Fifty-seven RCTs (n=3,947, range 12 to 360) were included in the review. Dropout rates varied between trials and were reported in the review.
Post-traumatic stress disorder: Individual trauma-focused CBT with an emphasis on exposure (25 RCTs) showed greater improvements in PTSD symptoms compared with waiting list (six RCTs), psycho-education (two RCTs) and no treatment monitoring, repeated assessments, minimal attention and treatment as usual (one RCT each). Nine RCTs reported maintenance of treatment gains up to one year of follow-up. One RCT reported maintenance at five-year follow-up.
Individual trauma-focused CBT with cognitive restructuring (four RCTs): Two RCTs showed a reduction in PTSD symptoms. One RCT showed maintenance up to five years.
Trauma-focused CBT with cognitive restructuring plus exposure (25 RCTs) showed significant improvements in PTSD symptoms compared to waiting list (12 RCTs), minimal attention (one RCT) and repeated assessments and a self-help booklet (one RCT). Improvements were generally maintained up to 12 months follow-up (12 RCTs). Reductions in PTSD symptoms were similar for combined trauma-focused CBT and paroxetine (a selective serotonin reuptake inhibitor) in mixed trauma patients (one RCT).

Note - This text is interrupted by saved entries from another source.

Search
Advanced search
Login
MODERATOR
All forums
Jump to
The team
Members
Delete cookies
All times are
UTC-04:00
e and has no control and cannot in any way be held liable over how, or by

Stress management (six RCTs): Two RCTs showed significantly greater improvements in PTSD symptoms in assault survivors who received stress inoculation training compared to waiting list; this was maintained at 12-month follow-up in one RCT. Relaxation training was significantly less beneficial compared to trauma-focused CBT with exposure (two RCTs), cognitive restructuring of maladaptive trauma-related beliefs (one RCT) or a combination of both (two RCTs) in assault or abuse and mixed trauma patients.
Group CBT (three RCTs): CBT alone or in combination with individual trauma-focused CBT showed significantly greater reductions in PTSD symptoms compared to waiting list (one RCT) or a minimal attention waiting list condition (one RCT) in survivors of childhood abuse. One RCT showed improved outcomes in refugees who received group CBT plus selective serotonin reuptake inhibitor sertraline.
EMDR (13 RCTs): EMDR showed greater reduction in PTSD symptoms compared to waiting list (four RCTs), standard care (two RCTs) and pill placebo (one RCT) in assault survivors, combat veterans and mixed trauma patients. At six months follow-up EMDR showed greater reduction in PTSD symptoms compared to fluoxetine (one RCT). Conflicting findings were reported for EMDR compared to stress management involving relaxation (two RCTs) and mixed findings were reported for EMDR compared to trauma-focused CBT (seven RCTs).
Other psychological treatments: No statistically significant differences in PTSD symptoms were reported for family therapy in patients with combat-related PTSD (one RCT). One RCT showed significant improvements in survivors of assault or abuse who received group interpersonal therapy compared to waiting list; this was no longer significant at four months follow-up. Mixed findings were reported for supportive counselling (eight RCTs).
Acute stress disorder: Trauma-focused CBT alone or in combination with hypnosis was significantly more effective in preventing PTSD in mixed trauma patients with acute stress disorder compared to supportive counselling (one RCT). This remained up to three-year follow-up. Another RCT showed greater benefit with imaginal and in vivo exposure compared to waiting list and cognitive restructuring in a similar population.
The number of patients no longer meeting diagnostic criteria for PTSD was reported in the review.